How have lower long-term interest rates affected housing valuations?

This page contains information from the November 2019 Financial Stability Report.

Rapid house price inflation over the past decade, particularly in Auckland, has led to concerns that a sudden house price correction could threaten financial stability.

House prices have been driven, in part, by substantial decreases in interest rates and increases in rents. One way to analyse the impact of these changes is to use a discounted rents model. This model estimates the present value of future rental income that a house could be expected to generate.1 It does this by discounting future rental income at the expected long-term mortgage rate, with results highly sensitive to the long-term expectations for interest rates and rent inflation.

In the long term, interest rates and rent inflation are not independent. If longterm interest rates are low, it is cheaper to borrow money for building houses. This should cause the supply of housing to increase, putting downward pressure on rents and normalising house prices. However, supply constraints can prevent the market reaching equilibrium in the short term, causing rents and house prices to rise in response to lower interest rates.

Rents have increased 3.7 percent per year since 2009, broadly in line with median income growth. Strong population growth and government subsidies (such as accommodation supplements) have contributed to high demand for housing. Meanwhile, the supply of housing has been constrained by restrictive planning rules and high construction costs.

Interest rates have fallen significantly since the GFC, and have fallen further in the past six months. Part of this decrease is cyclical, as the Reserve Bank has tried to stimulate the economy. But the Bank also believes that interest rates are now structurally lower than they were 10 years ago. The structural level of interest rates is affected by the international environment and longterm economic factors such as productivity and demographics.

Changes in the structural level of interest rates are reflected in our estimate of the ‘neutral’ Official Cash Rate (OCR), i.e. the OCR setting that would be neither stimulatory nor contractionary. The neutral OCR cannot be directly observed, so it must be estimated, and the components of our suite of estimates have been diverging over time (figure A1).
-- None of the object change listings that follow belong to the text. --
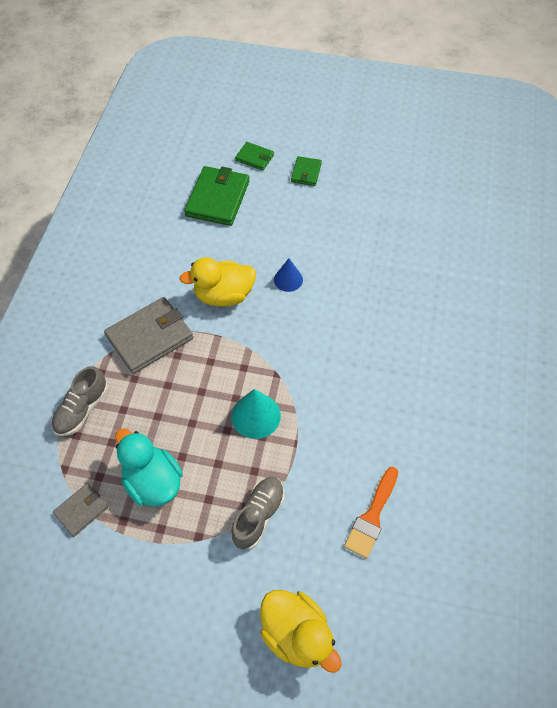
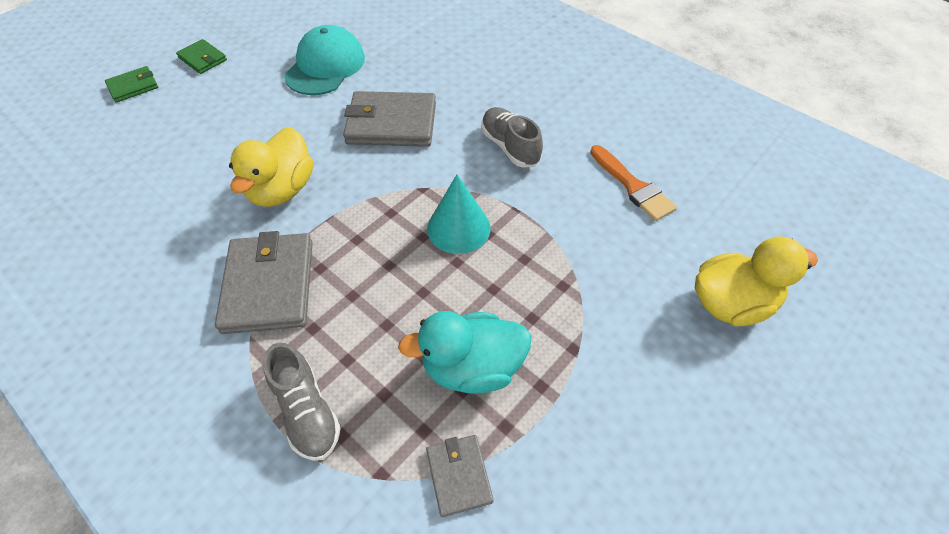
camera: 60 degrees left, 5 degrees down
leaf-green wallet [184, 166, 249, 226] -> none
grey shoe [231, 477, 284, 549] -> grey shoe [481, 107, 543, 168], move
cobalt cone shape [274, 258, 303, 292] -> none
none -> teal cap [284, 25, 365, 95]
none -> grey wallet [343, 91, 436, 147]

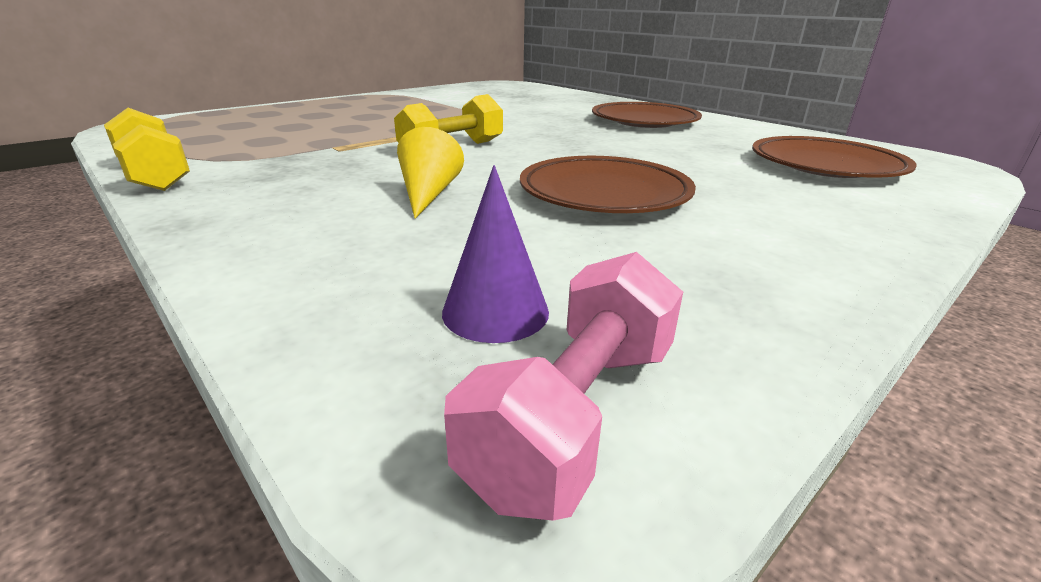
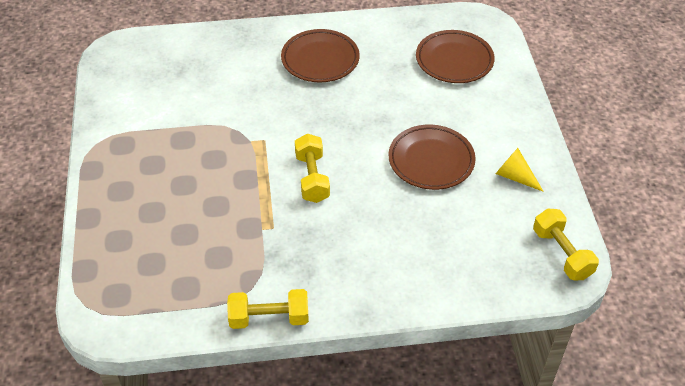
camera: 55 degrees left, 20 degrees up
yellow cone shape [397, 127, 464, 218] -> yellow cone shape [495, 148, 544, 192], move
violet cone shape [442, 165, 549, 343] -> none
rose-pink hand weight [444, 252, 683, 521] -> yellow hand weight [533, 209, 599, 280]

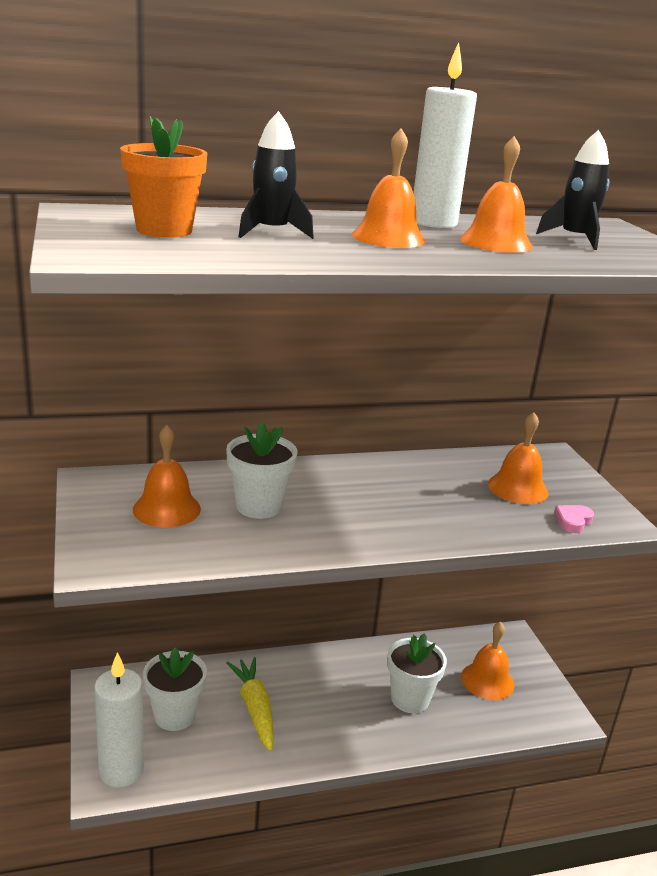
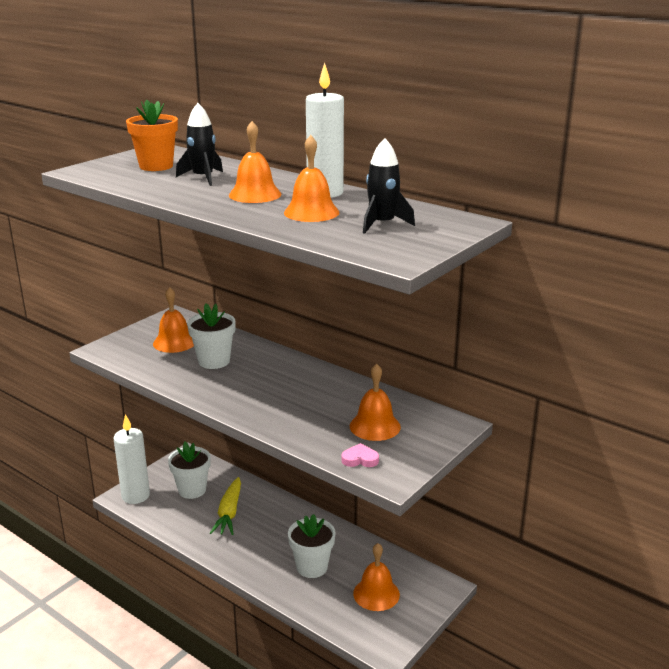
camera: 55 degrees right, 0 degrees up
yellow carrot [226, 657, 273, 751] -> yellow carrot [210, 477, 241, 535], 150 degrees clockwise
Figure A1: Suite of neutral OCR estimates

Source: RBNZ estimates

As our estimate of the neutral OCR has drifted down, so too has our estimate of neutral mortgage rates (figure A2).2

Figure A2: Neutral mortgage interest rate estimates

Source: Interest.co.nz, RBNZ estimates

Using the model, we can decompose the main drivers of house price growth over the past 10 years (figure A3). Increases in rents and the structural decrease in interest rates can explain most of the house price inflation we have seen in the past decade. These factors have been offset to some extent by a fall in long-term inflation expectations, which should be reflected in lower rental growth in the future. In Auckland however, house prices have risen beyond what these three factors can explain. This suggests some risk that Auckland houses are over-valued, although prices could be sustained by expectations of strong demand and constrained supply. However, risks could materialise if these factors wane or house price growth picks up again from current levels, exacerbating the risk of a future correction.

Figure A3: Decomposition of house price changes since 2009

Source: Minstry of Business, Innovation and Employment, Real Estate Institute of New Zealand, RBNZ Survey of expectations, RBNZ estimates.

As noted above, the model is highly sensitive to changes in long-term interest rates. Uncertainty in the neutral OCR leads to the risk that house prices run up too far on the basis of cyclically low interest rates. While neutral interest rates have almost certainly come down since the GFC, it is unclear by how much, and it is possible that neutral rates have not fallen by as much as we think. This would increase the chance of a correction when interest rates return to their neutral levels.

Footnotes

  • 1 While this model is measuring the value of a house for a property investor, rents are also used as a proxy for the value that owner-occupiers receive from their housing.
  • 2 We calculate the neutral mortgage rate by adding the current spread between one-year mortgage rates and one-year swap rates to the neutral OCR.